Cross-sectional frailty and multimorbidity clusters in the cohort data will be identified by correlating cytokine, DNA damage, and cell senescence measures with clinical characterisations via network analysis and association rules. Categorical classifications will be defined using the phenotype model of frailty (non-frail, pre-frail, and frail). Latent class analysis will be used to compare disease clusters and risk factors for multimorbidity and frailty. Further multivariate discriminating techniques will include partial least-squares discriminant analysis (PLS-DA) and principal component discriminant analysis.
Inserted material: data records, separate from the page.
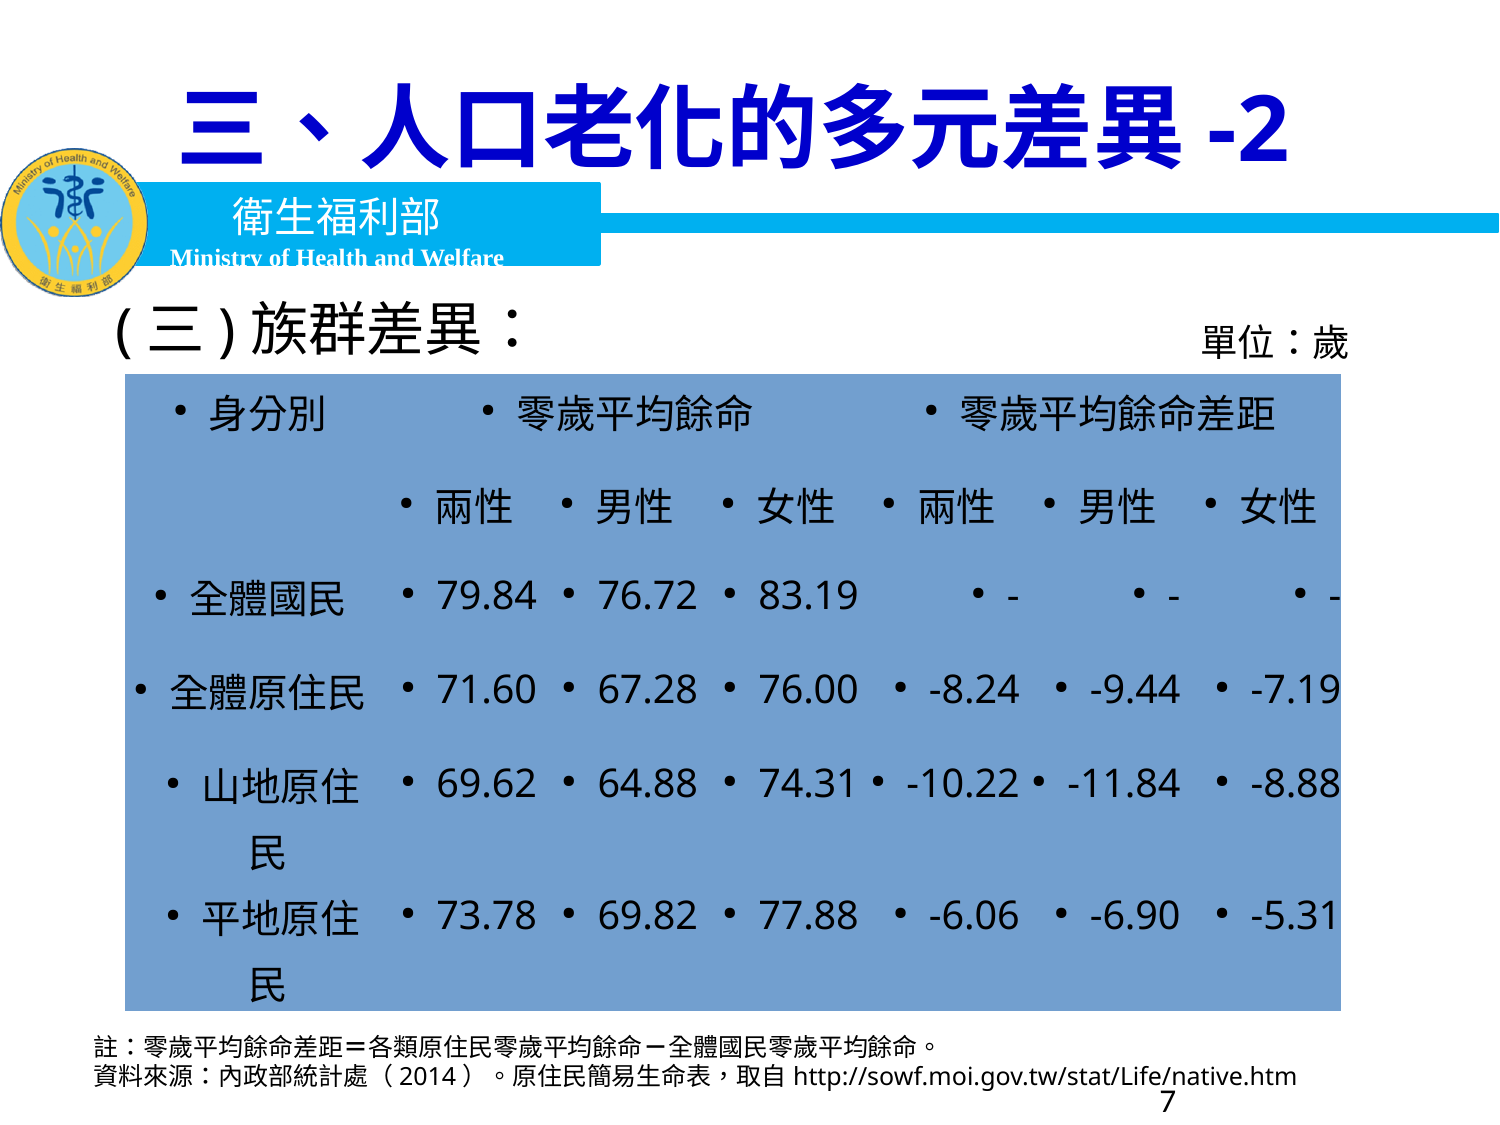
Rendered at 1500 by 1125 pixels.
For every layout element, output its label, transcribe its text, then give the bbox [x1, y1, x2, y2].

table_cell 69.82 [537, 879, 698, 1011]
table_cell - [859, 560, 1020, 653]
table_cell -11.84 [1020, 747, 1180, 879]
table_cell 76.00 [698, 653, 859, 747]
table_cell -8.24 [859, 653, 1020, 747]
table_cell 全體原住民 [125, 653, 376, 747]
table_header 零歲平均餘命差距 [859, 374, 1341, 467]
table_cell -5.31 [1180, 879, 1341, 1011]
table_header 身分別 [125, 374, 376, 560]
table_cell 83.19 [698, 560, 859, 653]
table_cell -10.22 [859, 747, 1020, 879]
text_box (三)族群差異： [100, 284, 1451, 391]
text_box 三、人口老化的多元差異-2 [41, 40, 1426, 145]
text_box 7 [1144, 1069, 1495, 1125]
table_cell 71.60 [376, 653, 537, 747]
table_cell 山地原住民 [125, 747, 376, 879]
table_cell 74.31 [698, 747, 859, 879]
table_cell 全體國民 [125, 560, 376, 653]
table_cell 64.88 [537, 747, 698, 879]
table_cell 兩性 [376, 467, 537, 560]
table_cell 兩性 [859, 467, 1020, 560]
table_cell -8.88 [1180, 747, 1341, 879]
text_box 註：零歲平均餘命差距＝各類原住民零歲平均餘命－全體國民零歲平均餘命。 資料來源：內政部統計處（2014）。原住民簡易生命表，取自http://sowf.moi.gov.tw/stat/Life/native.htm [78, 1023, 1337, 1100]
table_cell 平地原住民 [125, 879, 376, 1011]
table_cell -6.06 [859, 879, 1020, 1011]
table_cell 69.62 [376, 747, 537, 879]
table_cell -6.90 [1020, 879, 1180, 1011]
table_cell 79.84 [376, 560, 537, 653]
table_cell 女性 [1180, 467, 1341, 560]
table_cell 77.88 [698, 879, 859, 1011]
table_cell 男性 [1020, 467, 1180, 560]
text_box 單位：歲 [1185, 311, 1334, 362]
table_cell - [1020, 560, 1180, 653]
table_cell -7.19 [1180, 653, 1341, 747]
table_cell 女性 [698, 467, 859, 560]
table_cell 67.28 [537, 653, 698, 747]
table_cell - [1180, 560, 1341, 653]
table_cell 男性 [537, 467, 698, 560]
table_cell 76.72 [537, 560, 698, 653]
table_cell 73.78 [376, 879, 537, 1011]
table_header 零歲平均餘命 [376, 374, 859, 467]
table_cell -9.44 [1020, 653, 1180, 747]
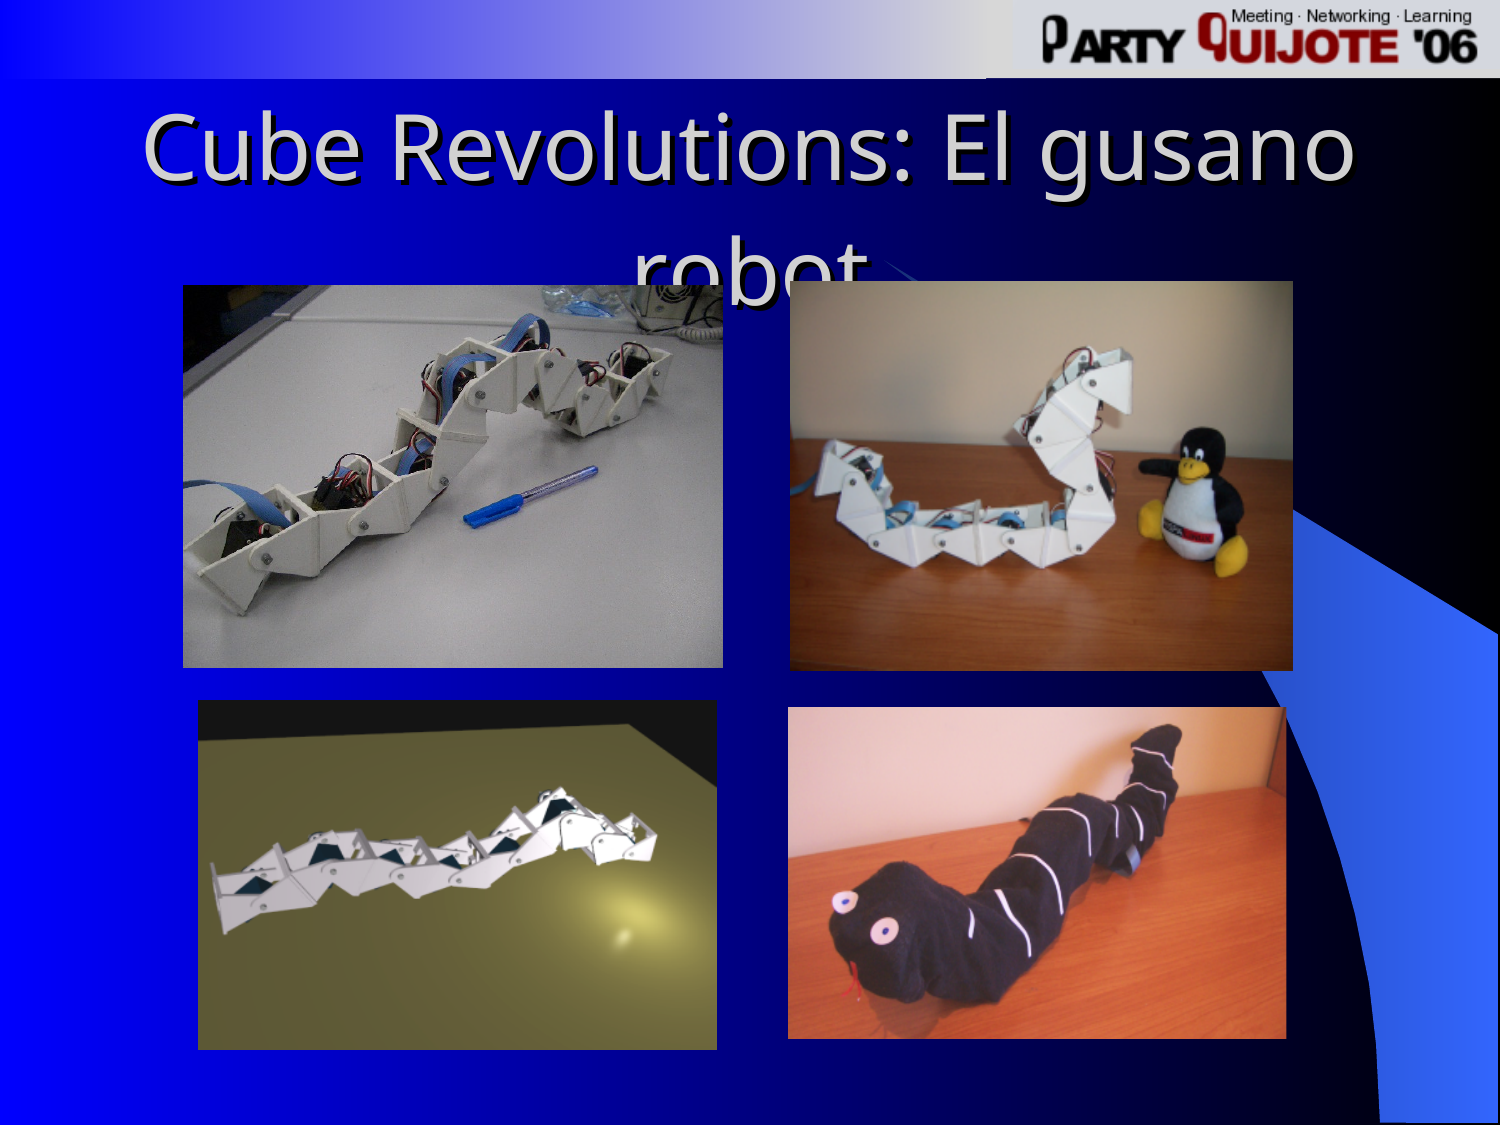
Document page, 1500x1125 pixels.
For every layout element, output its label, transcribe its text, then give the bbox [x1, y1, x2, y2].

picture [1012, 0, 1500, 69]
picture [183, 285, 723, 668]
text_box [0, 0, 1500, 79]
picture [788, 707, 1287, 1039]
picture [198, 700, 717, 1050]
title Cube Revolutions: El gusano robot [0, 113, 1500, 302]
picture [790, 281, 1293, 671]
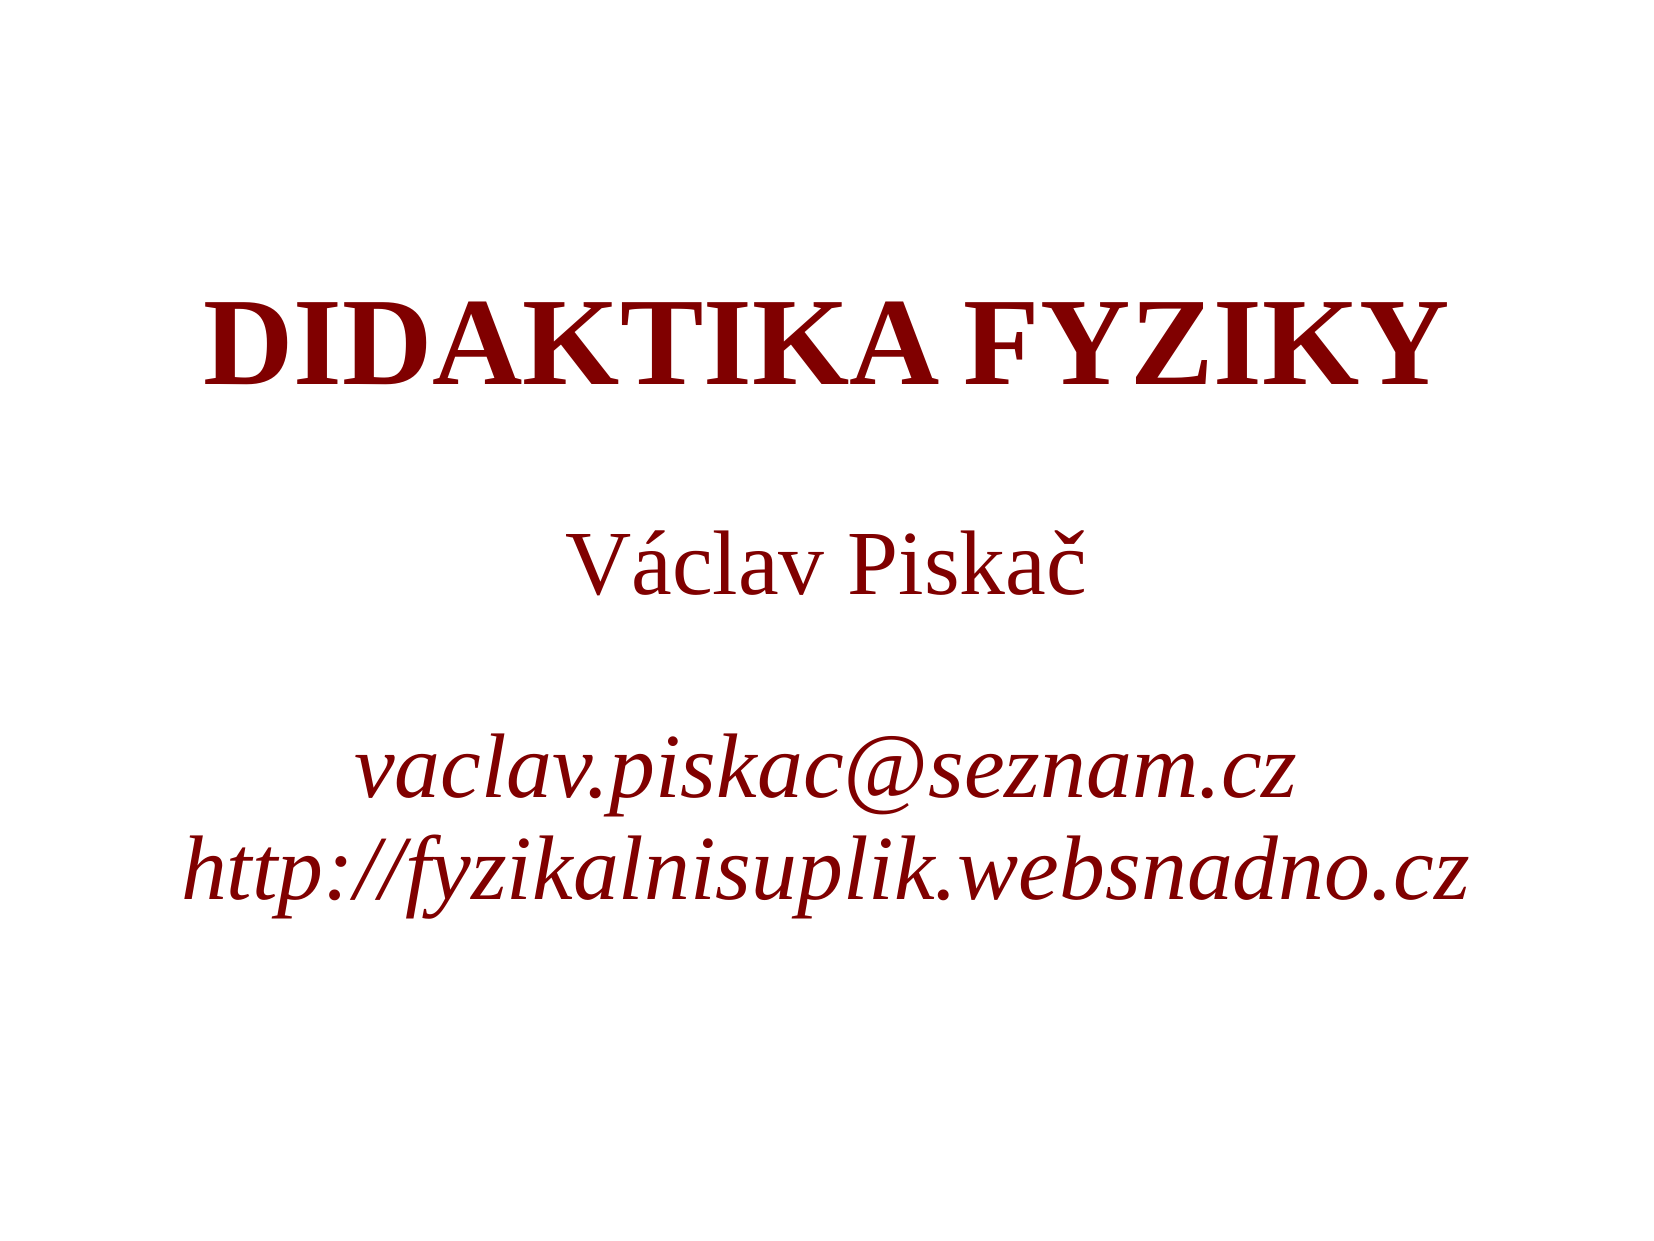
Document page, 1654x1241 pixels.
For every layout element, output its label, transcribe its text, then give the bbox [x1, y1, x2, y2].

Samples indicative of the main multimorbidity clusters, frailty, and healthy older people will be selected to test the associations of mechanisms of ageing cross-sectionally and over a one year trajectory.
Outcomes of this research will support design of clinical trials and development of novel therapeutics targeting frailty and age-associated multimorbidity. The researchers further aim to establish a wider consortium to validate findings in other datasets (Newcastle 85+, UK biobank) and investigate trajectories of biological and clinical markers of frailty.
Note: The cohort (CARE75+) is an experimental frailty research cohort designed using Trial within Cohorts (TwiCs) methodology, to align applied epidemiological research with clinical trial evaluation of interventions to improve the health and well-being of older people living with frailty. The existing biological phenotyping repertoire of the CARE75+ cohort includes banked samples of PBMCs, plasma and serum; in this work, a sub-cohort would be developed to include immune cell functional assays and tissue biopsy to measure the broader mechanisms of ageing (autophagy, senescence, epigenetic changes).